Türk siyasetinin omurgasını Türkçe okumak, Türk’çe söyleyebilmek oluşturur. Ortak ve yumuşak dil toplumu kaynaştırma felsefesi, beka vizyonudur. Demokrasinin temel taşları siyasi parti mensupları çirkin sözlerle karşılıklı ateş püskürmeleri siyaseti politize eder, siyasi çürümüşlük ortaya çıkartır. Siyasetçileri entrikalara sürükler, abidik gubidik faaliyetlere zorlar. Halk bunlara olumlu yanıt vermeyebilir…

Her bireyin tıpa tıp aynıyı düşünmesi imkân dışıdır. Yakın düşünceler ve bireysel sevgi tomurcukları toplumsal teşkilatlanmaları oluşturur, siyasi partilerin kurumlaşmasına yol açar. “Kötü, kem söz sahibine aittir!” atasözü manidardır. Günümüz politikacıları öyle bir mideye sahipler ki her şeyi sindirebiliyorlar. Karşılıklı atışmalarında kullanılan kelime ve cümleleri halk tabanında sindirilemeyince kavgayı kaçınılmaz sanmaktadır.

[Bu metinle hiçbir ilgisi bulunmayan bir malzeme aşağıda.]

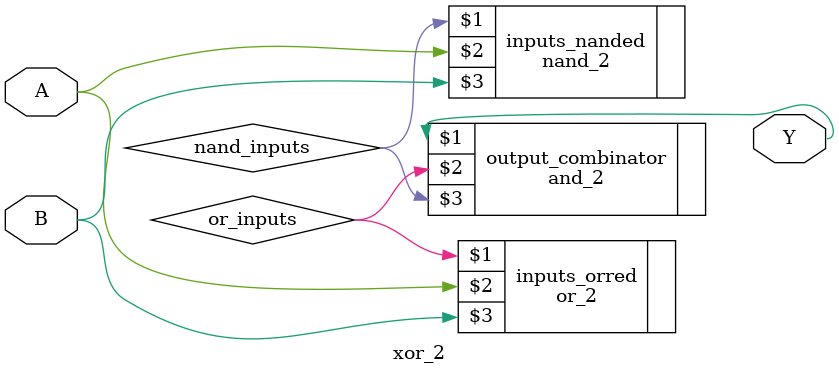
<source format=v>
module xor_2(output wire Y, input wire A, input wire B);
    wire or_inputs, nand_inputs;

    or_2 inputs_orred(or_inputs, A, B);
    nand_2 inputs_nanded(nand_inputs, A, B);

    and_2 output_combinator(Y, or_inputs, nand_inputs);
endmodule

</source>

Bu da kırgın, kırılgan yapılara ve ahlaki çürümüşlüğe temel oluşturmaktadır.

Aldığımız siyasi eğitim ve öğretimlerde devlet; cumhurbaşkanlığından köydeki çobana kadar içine alan milli teşkilatın omurgası, vatandaşını kucaklayan baba olarak gösterildi. Bu tarihin derinliklerinden gelen “devlet baba” söyleminin temeliydi. Mitolojinin siyasetteki yerini de yaklaşan cumhurbaşkanlığı seçim sürecine hızlı girişte kullanılan politik dilden kavrıyoruz…

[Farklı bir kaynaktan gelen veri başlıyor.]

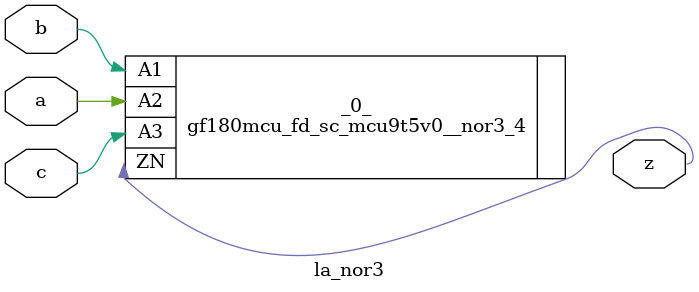
<source format=v>

/* Generated by Yosys 0.44 (git sha1 80ba43d26, g++ 11.4.0-1ubuntu1~22.04 -fPIC -O3) */

(* top =  1  *)
(* src = "generated" *)
module la_nor3 (
    a,
    b,
    c,
    z
);
  (* src = "generated" *)
  input a;
  wire a;
  (* src = "generated" *)
  input b;
  wire b;
  (* src = "generated" *)
  input c;
  wire c;
  (* src = "generated" *)
  output z;
  wire z;
  gf180mcu_fd_sc_mcu9t5v0__nor3_4 _0_ (
      .A1(b),
      .A2(a),
      .A3(c),
      .ZN(z)
  );
endmodule

</source>
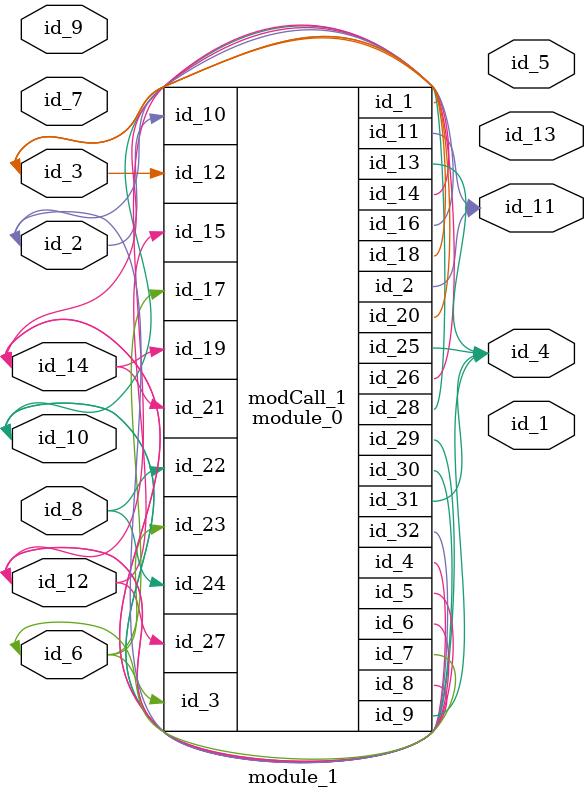
<source format=v>
module module_0 (
    id_1,
    id_2,
    id_3,
    id_4,
    id_5,
    id_6,
    id_7,
    id_8,
    id_9,
    id_10,
    id_11,
    id_12,
    id_13,
    id_14,
    id_15,
    id_16,
    id_17,
    id_18,
    id_19,
    id_20,
    id_21,
    id_22,
    id_23,
    id_24,
    id_25,
    id_26,
    id_27,
    id_28,
    id_29,
    id_30,
    id_31,
    id_32
);
  inout wire id_32;
  output wire id_31;
  inout wire id_30;
  output wire id_29;
  output wire id_28;
  input wire id_27;
  output wire id_26;
  output wire id_25;
  input wire id_24;
  input wire id_23;
  input wire id_22;
  input wire id_21;
  inout wire id_20;
  input wire id_19;
  inout wire id_18;
  input wire id_17;
  inout wire id_16;
  input wire id_15;
  output wire id_14;
  output wire id_13;
  input wire id_12;
  output wire id_11;
  input wire id_10;
  output wire id_9;
  output wire id_8;
  inout wire id_7;
  output wire id_6;
  inout wire id_5;
  inout wire id_4;
  input wire id_3;
  output wire id_2;
  output wire id_1;
  wire id_33;
  ;
endmodule
module module_1 (
    id_1,
    id_2,
    id_3,
    id_4,
    id_5,
    id_6,
    id_7,
    id_8,
    id_9,
    id_10,
    id_11,
    id_12,
    id_13,
    id_14
);
  inout wire id_14;
  output wire id_13;
  inout wire id_12;
  output wire id_11;
  inout wire id_10;
  input wire id_9;
  input wire id_8;
  input wire id_7;
  inout wire id_6;
  output wire id_5;
  output wire id_4;
  inout wire id_3;
  inout wire id_2;
  output wire id_1;
  module_0 modCall_1 (
      id_3,
      id_11,
      id_6,
      id_12,
      id_14,
      id_12,
      id_6,
      id_14,
      id_4,
      id_2,
      id_11,
      id_3,
      id_4,
      id_14,
      id_12,
      id_2,
      id_6,
      id_3,
      id_14,
      id_3,
      id_14,
      id_8,
      id_6,
      id_8,
      id_4,
      id_12,
      id_12,
      id_10,
      id_10,
      id_10,
      id_4,
      id_2
  );
endmodule

</source>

Politikanın esasını yaşatan partilerin kazanma hedeflerine ulaşmak için sergilenen tavır aslında, hukuk açısından fiiliyata geçer ve işlem görür. Elbette oyun kurucuları vardır. Hukuki uygunlukta sakınca çıkmamışsa etik, ahlaki yönü seçmenin tavrında değer bulur. Seçmen iradesine ipotek koymak için hakaret, ateş püskürme, entrika kurma, çirkin sözlerle siyasi çürümüşlük yaratmaya gerek olmamalı, abidik gubidik dalavera aldı başını gidiyor…

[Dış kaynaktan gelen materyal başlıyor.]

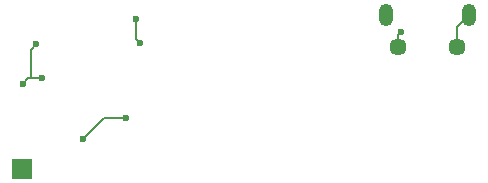
<source format=gbr>
%TF.GenerationSoftware,KiCad,Pcbnew,8.0.6*%
%TF.CreationDate,2025-05-11T15:10:04-04:00*%
%TF.ProjectId,logicprobetool,6c6f6769-6370-4726-9f62-65746f6f6c2e,rev?*%
%TF.SameCoordinates,Original*%
%TF.FileFunction,Copper,L2,Bot*%
%TF.FilePolarity,Positive*%
%FSLAX46Y46*%
G04 Gerber Fmt 4.6, Leading zero omitted, Abs format (unit mm)*
G04 Created by KiCad (PCBNEW 8.0.6) date 2025-05-11 15:10:04*
%MOMM*%
%LPD*%
G01*
G04 APERTURE LIST*
%TA.AperFunction,ComponentPad*%
%ADD10O,1.200000X1.900000*%
%TD*%
%TA.AperFunction,ComponentPad*%
%ADD11C,1.450000*%
%TD*%
%TA.AperFunction,ComponentPad*%
%ADD12R,1.700000X1.700000*%
%TD*%
%TA.AperFunction,ViaPad*%
%ADD13C,0.600000*%
%TD*%
%TA.AperFunction,Conductor*%
%ADD14C,0.200000*%
%TD*%
G04 APERTURE END LIST*
D10*
%TO.P,J1,6,Shield*%
%TO.N,/GND*%
X82256000Y-27254200D03*
D11*
X81256000Y-29954200D03*
X76256000Y-29954200D03*
D10*
X75256000Y-27254200D03*
%TD*%
D12*
%TO.P,J2,1,Pin_1*%
%TO.N,Net-(J2-Pin_1)*%
X44373800Y-40259000D03*
%TD*%
D13*
%TO.N,/GND*%
X76530200Y-28702000D03*
X45618400Y-29718000D03*
X46116800Y-32588200D03*
X44450000Y-33070800D03*
%TO.N,/+5V*%
X54356000Y-29616400D03*
X54051200Y-27609800D03*
%TO.N,Net-(J2-Pin_1)*%
X53187600Y-36017200D03*
X49580800Y-37744400D03*
%TD*%
D14*
%TO.N,/GND*%
X76256000Y-28976200D02*
X76530200Y-28702000D01*
X76256000Y-29954200D02*
X76256000Y-28976200D01*
X81256000Y-28254200D02*
X82256000Y-27254200D01*
X81256000Y-29954200D02*
X81256000Y-28254200D01*
X45135800Y-30200600D02*
X45618400Y-29718000D01*
X45135800Y-32588200D02*
X44932600Y-32588200D01*
X45135800Y-32588200D02*
X45135800Y-30200600D01*
X46116800Y-32588200D02*
X45135800Y-32588200D01*
X44932600Y-32588200D02*
X44450000Y-33070800D01*
%TO.N,/+5V*%
X54051200Y-29311600D02*
X54051200Y-27609800D01*
X54356000Y-29616400D02*
X54051200Y-29311600D01*
%TO.N,Net-(J2-Pin_1)*%
X49580800Y-37744400D02*
X51308000Y-36017200D01*
X51308000Y-36017200D02*
X53187600Y-36017200D01*
%TD*%
M02*

</source>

Her bireyin aklında fikrine, bazılarınınsa çıkarına yakın bir parti, beyninde bir ideoloji, dilinde politika vardır. Kara politika ve karanlık ideolojiye saplananlar da olur. Özellikle halkın karşısında makam, mevki sahipliğine erişenlerin oluşturduğu vitrinde her kelimenin kullanılması, her sözün gelişigüzel düşünmeden sarf edilmesi siyasal omurgaya, Türk Devlet edep-adabına uygun düşmez. Herhangi bir parti teşkilat Başkanlık makamındaki zatın; “bütün kâfirler birleşse ne çıkar…” demesine karşın “bütün dindarlar birleşse ne çıkar; iyiler atak yaptı, kötüler çılgına döndü…” eleştirileri toplumsal birliktelik yanında dinsel inancın politizesi hoş değildir…

Aynı salondaki gurup toplantısında; “Recep Tayyip Erdoğan’dan Cumhurbaşkanı olmaz!”;  diğerinde “Recep Tayyip Erdoğan, Cumhurbaşkanı adayımızdır!” ilâmını aynı heyecanla ayakta alkışlayan aynı milletvekilleridir. MHP lideri, Sn. Dr. Devlet Bahçeli’nin gelinen nokta ve siyasal oluşumlar sonrası siyasi derinlik ve birikimindeki beka meselesi seçimin sonuçlarıyla ortaya çıkacaktır… İki tarafa serpişmiş görünen ülkücü mefkûre şimdilik muammadır!